Essentially, your memtable_cleanup_threshold may be too low. Although this property is deprecated, you can still control how it is calculated by lowering the number of memtable_flush_writers.
memtable_cleanup_threshold = 1 / (memtable_flush_writers + 1)
The documentation has been updated as of 3.x, but used to say this:
# memtable_flush_writers defaults to the smaller of (number of disks,
# number of cores), with a minimum of 2 and a maximum of 8.
#
# If your data directories are backed by SSD, you should increase this
# to the number of cores.
#memtable_flush_writers: 8
...which (I feel) led to many folks setting this value WAY too high.
Assuming a value of 8, the memtable_cleanup_threshold is .111. When the footprint of all memtables exceeds this ratio of total memory available, flushing occurs. Too many flush (blocking) writers can prevent this from happening expediently. With a single /data dir, I recommend setting this value to 2.
In addition to decreasing the commitlog size as suggested by BryceAtNetwork23, a proper solution to ensure it won't happen again will have monitoring of the disk setup so that you are alerted when its getting full and have time to act/increase the disk size.
Seeing as you are using DataStax, you could set an alert for this in OpsCenter. Haven't used this within the cloud myself, but I imagine it would work. Alerts can be set by clicking Alerts in the top banner -> Manage Alerts -> Add Alert. Configure the mounts to watch and the thresholds to trigger on.
Or, I'm sure there are better tools to monitor disk space out there.

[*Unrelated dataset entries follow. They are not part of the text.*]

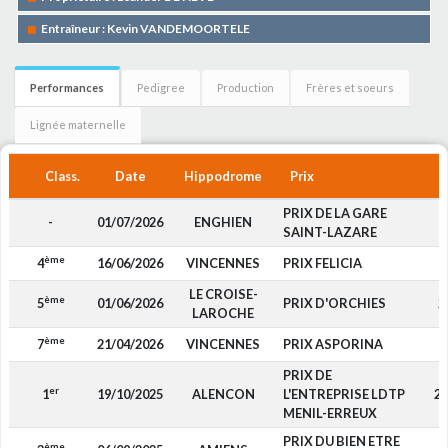
Entraîneur : Kevin VANDEMOORTELE
Performances
Pedigree
Production
Frères et soeurs
Lignée maternelle
Class.
Date
Hippodrome
Prix
PRIX DE LA GARE
-
01/07/2026
ENGHIEN
SAINT-LAZARE
ème
4
16/06/2026
VINCENNES
PRIX FELICIA
9
LE CROISE-
ème
5
01/06/2026
PRIX D'ORCHIES
2
LAROCHE
ème
7
21/04/2026
VINCENNES
PRIX ASPORINA
1
PRIX DE
er
1
19/10/2025
ALENCON
L'ENTREPRISE LDTP
2 
MENIL-ERREUX
PRIX DU BIEN ETRE
ème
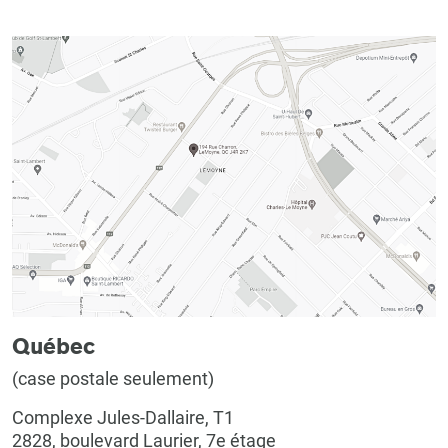
Québec
(case postale seulement)
Complexe Jules-Dallaire, T1
2828, boulevard Laurier, 7e étage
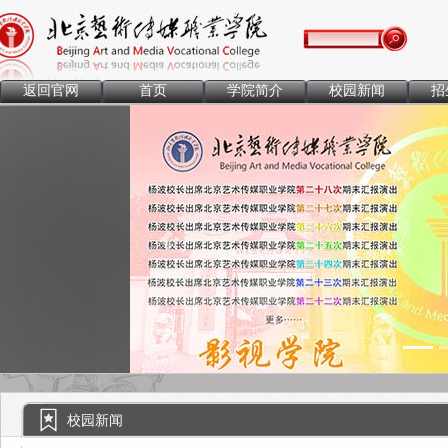
返回官网
首页
学院简介
校园新闻
招
Previous
校园新闻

When restarting a Cassandra node a lot of time is spend on replaying the commitlog to achieve consistency. In our application, it is more important to bring the node back up and running fast, than to achieve consistency. Therefore we have set “durable_writes = false” on all our manually created keyspaces to disable the commitlog. (We have not touched the system keyspaces). Nevertheless, when we restart a note it still uses about one hour on replaying the commitlog.
What is left in my commitlog?
Can I in any way investigate the content of the commitlog?
How can the commitlog be turned off (if not durable_writes = false)?
durable_writes is set per keyspace, so if there are any keyspaces with it still enabled there will still be mutations in the commitlogs to replay on startup. You may want to walk output of describe schema.
There are some tables (ie system) that you want to keep durable, but it shouldn't have that much to cause an impact to startup. When starting up it logs out which keyspace/tables its reading so you can check which ones its replaying.
One hour is a very long time and has a certain smell to it, there may be something else going on here and probably warrants additional investigation. Some ideas is to check the logs and make sure it is the commitlog replay thats taking time (not rebuilding index summaries or something). Also check that there are not old commit logs that C* doesn't have permissions to delete or something that would stick around.
do 'nodetool drain' before shutting down the node.This will write all the commitlogs to sstables.